Il Consiglio di Stato ha stabilito che anche gli avvocati della Regione Campania devono timbrare il cartellino come tutti gli altri dipendenti, accogliendo l’appello di Palazzo Santa Lucia e ribaltando la precedente decisione del Tar. La disputa, iniziata con una circolare del 2012 che estendeva l’obbligo della rilevazione automatica delle presenze a tutto il personale, è durata 12 anni. Gli avvocati si erano opposti, sostenendo che tale obbligo fosse incompatibile con la loro indipendenza e autonomia professionale.
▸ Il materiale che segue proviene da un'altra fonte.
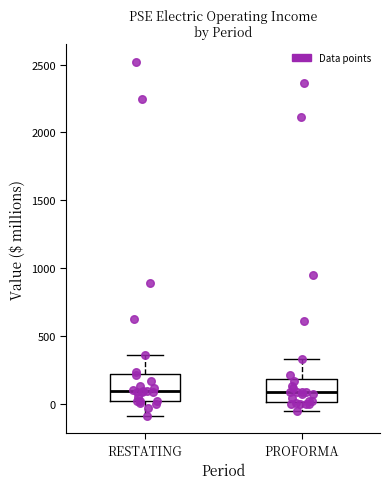

Where is the lower edge of the box for RESTATING on the y-axis? The values are not printed on the chart, so give them approximately, as read against the axis.

50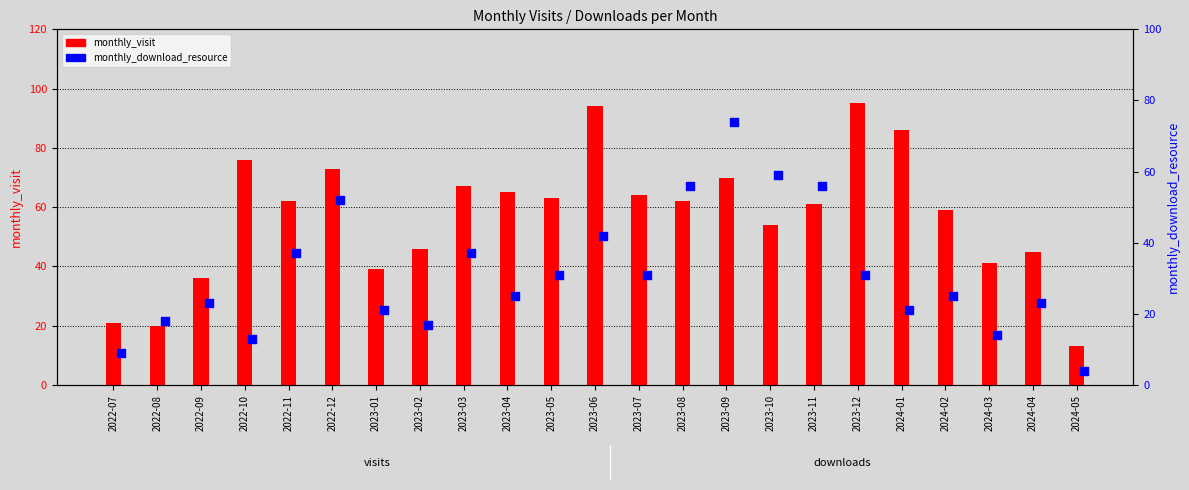

Is the value of monthly_visit at 2022-10 greater than the value of monthly_download_resource at 2023-12?

Yes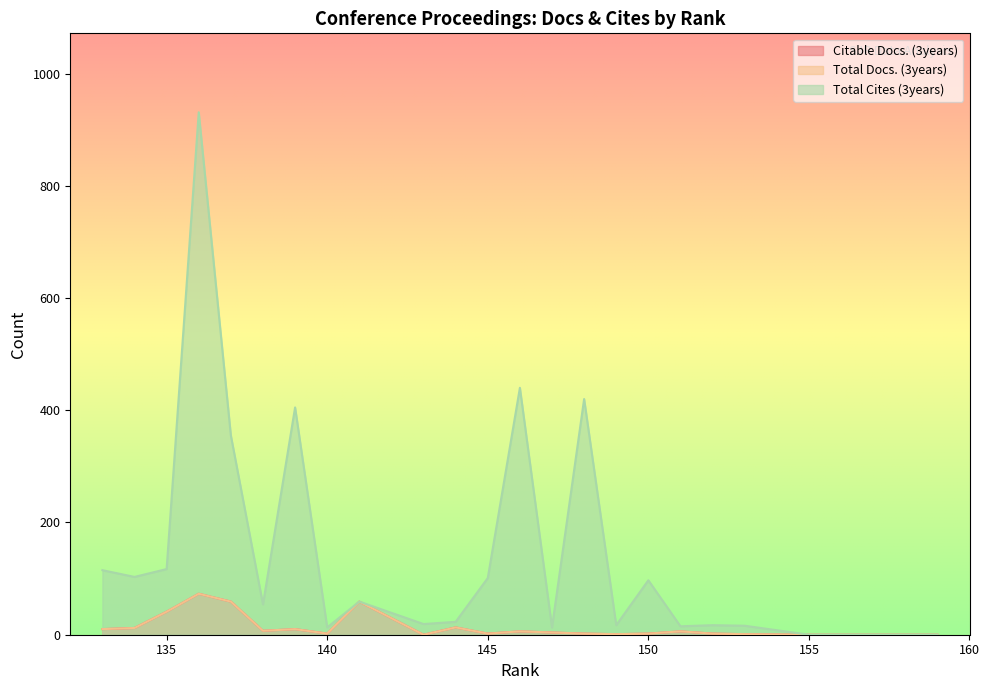

What is the total value across all series at 136?

1077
Nel 2018, il Tar aveva dato ragione agli avvocati, affermando che dovessero autocertificare la loro presenza per preservare la loro autonomia e tenere conto delle frequenti attività svolte fuori dall’ufficio. Tuttavia, la Regione Campania ha fatto appello, sostenendo che l’obbligo di timbrare non intaccava l’autonomia professionale degli avvocati.
Il Consiglio di Stato ha ora confermato che, pur riconoscendo l’autonomia dell’avvocatura pubblica, esiste un rapporto di lavoro subordinato con la Regione. Pertanto, quando gli avvocati sono presenti negli uffici regionali, devono timbrare il cartellino all’ingresso e all’uscita, senza che ciò comprometta la loro libertà professionale.